[EXTRACTED TEXT — start]

The Ayurvedic pharmacopoeia offers some wonderful herbs that help restore balance to the body and promote healthy, lustrous skin. Healthy Skin is a powerful blend that includes anantamul, manjistha, neem, turmeric, and more. This formula helps to support healthy, radiant skin and the body's natural ability to remove toxins.

Include Triphala to support elimination, detoxification, and tonification of the gastrointestinal tract. When there is excess heat in the GI tract, amalaki can be used to help cleanse natural toxins and eliminate excess pitta.

Ayurvedic herbs can also be used externally to support healthy skin. Neem is extremely cooling in nature and is a good support for healthy skin. Washing with Neem & Aloe soap is ideal for oily skin, while neem oil can be used for dry skin.

Nicole Hinterstocker, skin expert and owner of Ajara Ayurveda, recommends using a gentle formula to cleanse skin that can be made at home as opposed to harsh commercial cleansers.

The following recipe can be made for a 14 day supply:

  • 4 tablespoons colloidal oatmeal
  • 1 teaspoon arrowroot
  • 1 teaspoon neem
  • 1 teaspoon licorice
  • 1/8 teaspoon turmeric

Mix all ingredients together and store in an airtight jar, away from direct sunlight. Each time you wash your face, use one teaspoon of cleanser and add enough whole milk to make a creamy paste. If the acne has a dry, flaky quality, half-and-half may be used instead of milk.

Cow's milk or goat's milk works best, but if using a vegan substitute, coconut milk is acceptable. If an added fragrance is desired, two drops of lavender essential oil can be mixed in each time you prepare to wash your face. Splash skin several times with plain water before applying the cleanser. Apply cleanser in a circular motion for two minutes, lightly using fingertips to scrub and lift away unwanted dirt and excess oil. Rinse skin well with plain water until all cleanser is removed.

[EXTRACTED TEXT — finish]
[RAW DATA — start]

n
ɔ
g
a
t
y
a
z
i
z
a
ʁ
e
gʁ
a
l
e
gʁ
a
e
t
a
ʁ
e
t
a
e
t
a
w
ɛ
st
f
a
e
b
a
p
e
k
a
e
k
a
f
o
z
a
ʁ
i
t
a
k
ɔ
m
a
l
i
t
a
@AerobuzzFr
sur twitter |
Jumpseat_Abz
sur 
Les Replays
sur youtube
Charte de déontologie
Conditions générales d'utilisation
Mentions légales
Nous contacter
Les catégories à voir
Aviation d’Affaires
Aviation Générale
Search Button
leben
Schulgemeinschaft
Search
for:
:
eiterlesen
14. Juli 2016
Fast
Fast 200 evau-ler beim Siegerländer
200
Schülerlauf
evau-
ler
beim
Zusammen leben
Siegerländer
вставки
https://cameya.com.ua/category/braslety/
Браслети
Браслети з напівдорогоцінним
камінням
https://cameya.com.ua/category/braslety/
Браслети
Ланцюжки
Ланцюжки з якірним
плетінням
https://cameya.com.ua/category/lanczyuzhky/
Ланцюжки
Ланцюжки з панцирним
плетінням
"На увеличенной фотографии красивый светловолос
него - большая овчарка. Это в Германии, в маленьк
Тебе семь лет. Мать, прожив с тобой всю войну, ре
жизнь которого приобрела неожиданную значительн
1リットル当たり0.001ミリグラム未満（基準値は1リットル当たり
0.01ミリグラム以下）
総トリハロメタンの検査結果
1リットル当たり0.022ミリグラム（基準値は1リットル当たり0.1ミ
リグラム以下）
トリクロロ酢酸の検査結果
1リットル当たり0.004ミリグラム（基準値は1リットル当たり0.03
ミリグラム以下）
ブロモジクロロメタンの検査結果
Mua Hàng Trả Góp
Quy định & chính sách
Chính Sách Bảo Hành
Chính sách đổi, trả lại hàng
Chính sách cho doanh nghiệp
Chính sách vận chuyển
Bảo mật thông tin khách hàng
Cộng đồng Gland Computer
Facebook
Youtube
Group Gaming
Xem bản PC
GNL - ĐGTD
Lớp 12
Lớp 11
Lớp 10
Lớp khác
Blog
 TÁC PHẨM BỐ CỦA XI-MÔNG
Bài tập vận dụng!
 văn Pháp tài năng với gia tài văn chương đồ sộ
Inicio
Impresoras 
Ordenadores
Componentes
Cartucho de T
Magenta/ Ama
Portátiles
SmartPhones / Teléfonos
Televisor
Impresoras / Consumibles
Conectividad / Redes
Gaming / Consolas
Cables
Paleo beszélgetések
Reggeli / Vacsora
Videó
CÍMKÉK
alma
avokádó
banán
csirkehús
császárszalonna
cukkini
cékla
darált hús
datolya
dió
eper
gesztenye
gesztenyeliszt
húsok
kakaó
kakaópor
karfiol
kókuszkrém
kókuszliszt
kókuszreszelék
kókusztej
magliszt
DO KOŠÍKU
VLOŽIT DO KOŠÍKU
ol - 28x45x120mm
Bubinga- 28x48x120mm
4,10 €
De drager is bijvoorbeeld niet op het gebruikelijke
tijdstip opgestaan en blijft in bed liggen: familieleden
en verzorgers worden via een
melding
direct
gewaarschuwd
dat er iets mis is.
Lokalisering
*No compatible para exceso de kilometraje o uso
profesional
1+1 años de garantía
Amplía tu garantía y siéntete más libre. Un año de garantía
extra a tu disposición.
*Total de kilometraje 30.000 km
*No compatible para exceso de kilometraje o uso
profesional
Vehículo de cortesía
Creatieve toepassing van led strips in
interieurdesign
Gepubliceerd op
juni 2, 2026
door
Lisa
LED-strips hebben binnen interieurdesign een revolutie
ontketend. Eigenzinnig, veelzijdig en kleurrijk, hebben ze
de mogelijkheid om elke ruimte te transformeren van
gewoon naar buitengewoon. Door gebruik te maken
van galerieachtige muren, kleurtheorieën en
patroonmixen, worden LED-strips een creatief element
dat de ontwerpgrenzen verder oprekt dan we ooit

[RAW DATA — finish]

EXERCISE INSTRUCTIONS =
1. Answer these questions from the Ayurvedic skin care text:
(a) Which soap does it call ideal for oily skin?
(b) How much colloidal oatmeal does the cleanser recipe use?
(c) For how long should the cleanser be applied in a circular motion?
2. Please copy the passage from the Ayurvedic skin care text word for word, starting with "Nicole Hinterstocker, skin" and going on through "harsh commercial cleansers.".

ANSWER LIST =
1.
(a) Neem & Aloe soap
(b) 4 tablespoons
(c) Two minutes

2.
Nicole Hinterstocker, skin expert and owner of Ajara Ayurveda, recommends using a gentle formula to cleanse skin that can be made at home as opposed to harsh commercial cleansers.